The Man Who Saved the Earth
by Austin Hall
Not a sound; the whole works a complicated mass covering a hundred acres, driving with a silence that was magic. Not a whir nor friction. Like a living composite body pulsing and breathing the strange and mysterious force that had been evolved from Huyck’s theory of kinetics. The four great steel conduits running from the globes down the side of the mountain. In the center at a point midway between the globes, a massive steel needle hung on a pivot and pointed directly at the sun.
We read of the days when the powers of radium were yet unknown. It is told us that burns were produced by incautiously carrying a tube of radium salts in the pocket. And here in this story we are told of a different power, opalescence, due to another element. It can destroy mountains, excavate cavities of immeasurable depths and kill human beings and animals in multitude. The story opens with a poor little boy experimenting with a burning glass. Then he becomes the hero of the story—he studies and eventually finds himself able to destroy the earth. He exceeds Archimedes in his power. And he suddenly finds that he has unlocked a power that threatens this very destruction. And the story depicts his horror at the Frankenstein which he had unloosed, and tells of his wild efforts to save humanity, and of the loss of the cosmic discoveries of the little newsboy grown up to be a great scientist.
CHAPTER I
THE BEGINNING
Even the beginning. From the start the whole thing has the precision of machine work. Fate and its working—and the wonderful Providence which watches over Man and his future. The whole thing unerring: the incident, the work, the calamity, and the martyr. In the retrospect of disaster we may all of us grow strong in wisdom. Let us go into history.

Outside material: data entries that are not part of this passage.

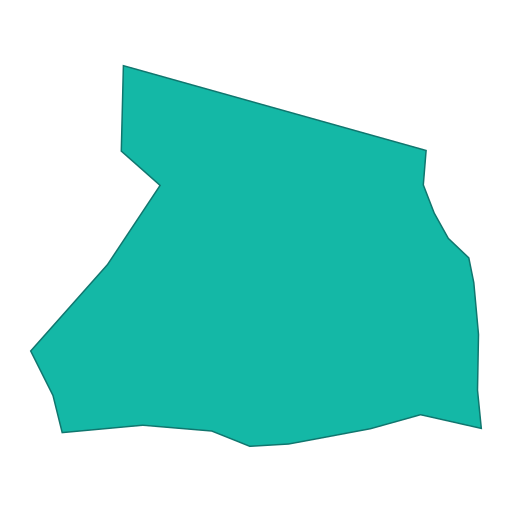 Sardoba, Sirdaryo, Uzbekistan (Equal Earth projection)
{"feature_id": "79887680B81197262322731", "entity_name": "Sardoba", "entity_type": "district", "adm_level": 2, "iso_a3": "UZB", "parent_name": "Uzbekistan", "parent_adm1": "Sirdaryo", "projection": "equal_earth", "projection_center": [68.315, 40.329], "detail": "fine", "context": "isolated", "style": "filled", "palette": "teal", "viewbox_px": 512, "rotation_deg": 0, "n_neighbors": 0, "source": "geoboundaries", "source_scale": "gbopen_adm2", "svg_char_len": 404}
<svg xmlns="http://www.w3.org/2000/svg" viewBox="0 0 512 512"><path d="M288.6,444.0L370.5,428.7L420.5,414.7L481.3,428.4L477.5,390.2L478.5,334.5L473.8,282.7L468.8,257.9L448.3,238.4L434.2,213.1L423.3,184.9L426.1,150.5L123.4,65.7L121.3,151.1L160.1,185.4L107.5,264.6L30.7,351.0L53.0,395.5L62.2,432.6L142.6,425.2L211.7,431.0L249.8,446.3L288.6,444.0Z" fill="#14b8a6" stroke="#0f766e" stroke-width="1.5"/></svg>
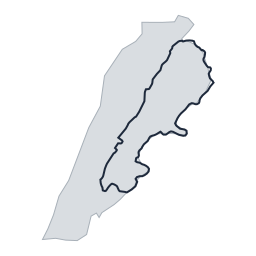 location of Beqaa within Lebanon
{"feature_id": "LBN-3022", "entity_name": "Beqaa", "entity_type": "Province", "adm_level": 1, "iso_a3": "LBN", "parent_name": "Lebanon", "parent_adm1": "", "projection": "natural_earth1", "projection_center": [36.105, 33.959], "detail": "fine", "context": "in_parent", "style": "outline", "palette": "slate", "viewbox_px": 256, "rotation_deg": 0, "n_neighbors": 0, "source": "natural_earth", "source_scale": "10m", "svg_char_len": 3307}
<svg xmlns="http://www.w3.org/2000/svg" viewBox="0 0 256 256"><path d="M141.9,22.3L161.8,22.4L174.6,21.8L178.3,15.4L188.3,18.3L193.9,24.5L188.9,31.1L181.8,38.6L182.2,40.5L187.5,41.1L196.5,45.2L202.1,50.0L211.3,79.6L205.6,91.8L196.8,102.7L192.8,103.7L185.1,109.1L178.6,116.5L176.3,121.2L176.8,125.6L186.0,131.1L186.3,133.3L184.4,135.0L176.9,133.8L167.3,133.3L161.7,133.3L155.1,134.4L146.7,141.1L143.0,145.5L141.0,148.3L138.0,157.4L141.3,163.7L147.6,167.2L148.5,169.0L147.1,172.2L140.9,176.1L136.2,180.9L134.8,185.9L129.6,190.6L126.4,192.8L120.3,199.3L114.2,204.5L101.9,212.6L99.1,217.5L96.4,213.1L91.1,216.1L86.6,234.5L77.2,240.6L65.5,240.1L55.7,238.3L42.5,239.5L47.9,228.8L53.5,214.9L59.0,196.1L68.7,180.5L88.8,127.6L100.3,106.2L104.5,75.8L122.3,49.3L135.7,41.4L142.1,33.8L141.9,22.3Z" fill="#d9dde1" stroke="#a8b0b8" stroke-width="1"/><path d="M129.7,190.7L126.9,192.4L124.9,191.9L119.7,191.2L119.3,190.8L118.8,190.2L117.7,187.8L117.3,186.8L116.7,185.9L114.4,184.5L112.1,183.7L111.6,183.9L110.8,184.5L109.2,186.2L108.0,187.7L107.0,189.3L105.9,190.8L105.0,191.1L102.8,190.4L102.4,187.3L101.9,186.6L101.4,185.3L101.2,184.8L100.7,183.0L100.4,179.6L101.4,178.8L101.9,178.2L102.7,177.0L103.0,176.4L103.3,175.5L104.9,168.7L106.3,165.1L107.0,163.6L113.6,153.4L114.7,152.8L115.2,152.4L115.8,151.6L116.7,150.5L116.8,150.1L116.8,149.8L115.0,148.0L118.1,143.3L119.0,143.3L120.3,143.5L120.6,143.4L121.0,143.4L121.3,143.3L121.6,143.0L121.9,142.8L122.6,141.5L122.1,140.5L118.3,137.7L125.8,128.6L127.7,125.2L128.2,124.0L128.3,123.7L129.6,122.1L134.7,117.3L136.1,116.6L139.2,111.7L144.4,101.2L144.8,92.7L145.0,91.7L145.9,89.3L148.5,89.1L148.8,89.0L149.1,88.9L149.5,88.4L151.9,84.2L152.3,83.0L152.7,79.4L156.9,73.9L160.4,70.2L161.7,65.6L161.9,65.1L162.3,64.5L163.3,63.5L165.6,61.6L166.5,60.7L167.1,60.0L170.2,53.4L170.3,53.0L169.9,51.3L172.1,48.5L172.2,48.1L172.3,47.8L172.3,47.2L172.3,46.9L172.4,46.7L172.5,46.5L173.0,45.9L178.0,41.9L178.3,41.6L179.7,41.0L182.1,40.7L182.5,41.3L182.8,41.4L183.1,41.4L183.4,41.4L183.7,41.3L186.0,40.6L189.3,40.4L192.4,40.7L194.0,41.3L194.7,43.6L195.8,45.4L197.4,46.8L199.3,47.6L201.0,49.7L201.8,50.3L202.6,50.0L204.4,51.3L205.1,52.5L205.0,54.1L204.6,56.4L204.3,57.4L203.8,58.0L203.5,58.7L203.4,59.9L203.7,61.0L204.3,62.1L206.7,65.7L207.9,67.0L208.8,67.4L209.6,67.3L210.3,67.5L210.9,68.6L210.7,70.4L209.6,72.0L208.7,73.8L209.3,76.4L210.0,78.4L212.8,81.2L213.4,82.6L213.5,82.7L210.3,86.4L207.6,90.9L202.5,95.4L200.3,98.3L199.6,100.2L199.4,101.9L198.8,103.2L196.9,104.2L195.4,104.2L192.9,103.3L191.6,103.2L189.2,104.4L185.4,109.4L180.9,113.5L179.1,115.7L177.5,118.2L175.1,123.3L175.3,123.8L176.0,125.2L176.7,126.0L180.1,128.7L184.6,129.5L186.5,130.7L186.8,133.6L185.4,135.5L183.2,135.8L178.9,134.8L173.0,131.8L171.0,131.4L169.3,132.1L167.7,133.4L165.9,134.6L163.5,134.6L162.6,134.0L161.1,132.2L160.4,131.7L156.3,134.3L154.3,135.2L152.2,135.7L150.3,136.5L149.2,138.0L147.7,141.0L143.9,144.3L142.3,146.8L141.6,148.4L139.5,150.3L138.7,151.6L138.5,152.8L138.9,155.3L138.5,156.7L138.0,157.2L136.5,157.8L136.1,158.3L135.6,161.3L137.1,162.2L139.7,162.7L142.3,164.3L143.9,164.7L146.1,165.8L148.0,167.3L149.0,168.9L148.6,171.5L146.8,173.6L144.5,175.2L142.3,176.2L139.6,176.2L136.9,177.1L135.6,178.9L137.2,181.8L135.4,186.3L131.8,189.4L129.7,190.7Z" fill="none" stroke="#1e293b" stroke-width="2"/></svg>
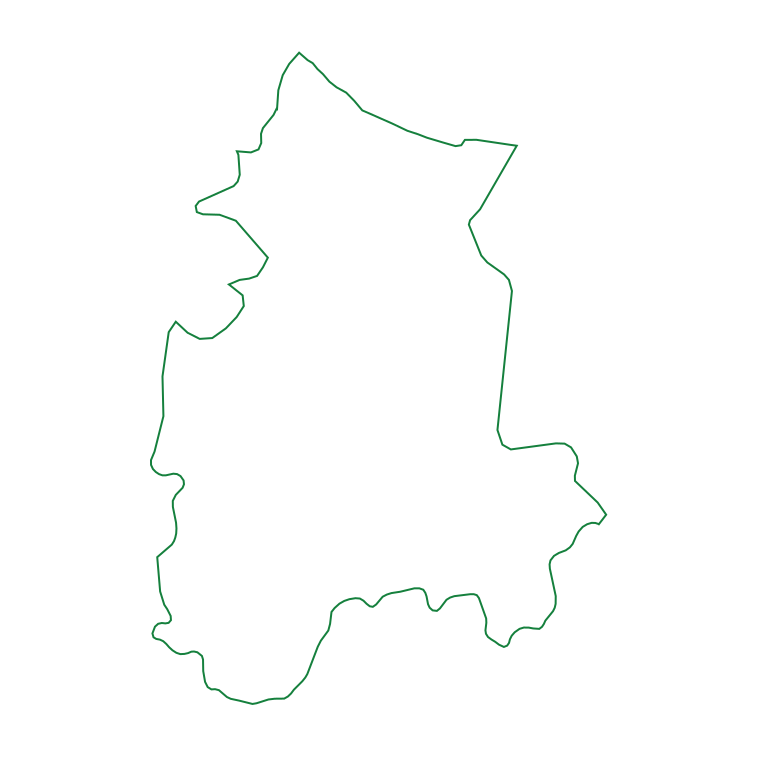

A hot July day. A sun of scant pity, and a staggering street; panting thousands dragging along, hatless; fans and parasols; the sultry vengeance of a real day of summer. A day of bursting tires; hot pavements, and wrecked endeavor, heartaches for the seashore, for leafy bowers beside rippling water, a day of broken hopes and listless ambition.
Perhaps Fate chose the day because of its heat and because of its natural benefit on fecundity. We have no way of knowing. But we do know this: the date, the time, the meeting; the boy with the burning glass and the old doctor. So commonplace, so trivial and hidden in obscurity! Who would have guessed it? Yet it is—after the creation—one of the most important dates in the world’s history.
This is saying a whole lot. Let us go into it and see what it amounts to. Let us trace the thing out in history, weigh it up and balance it with sequence.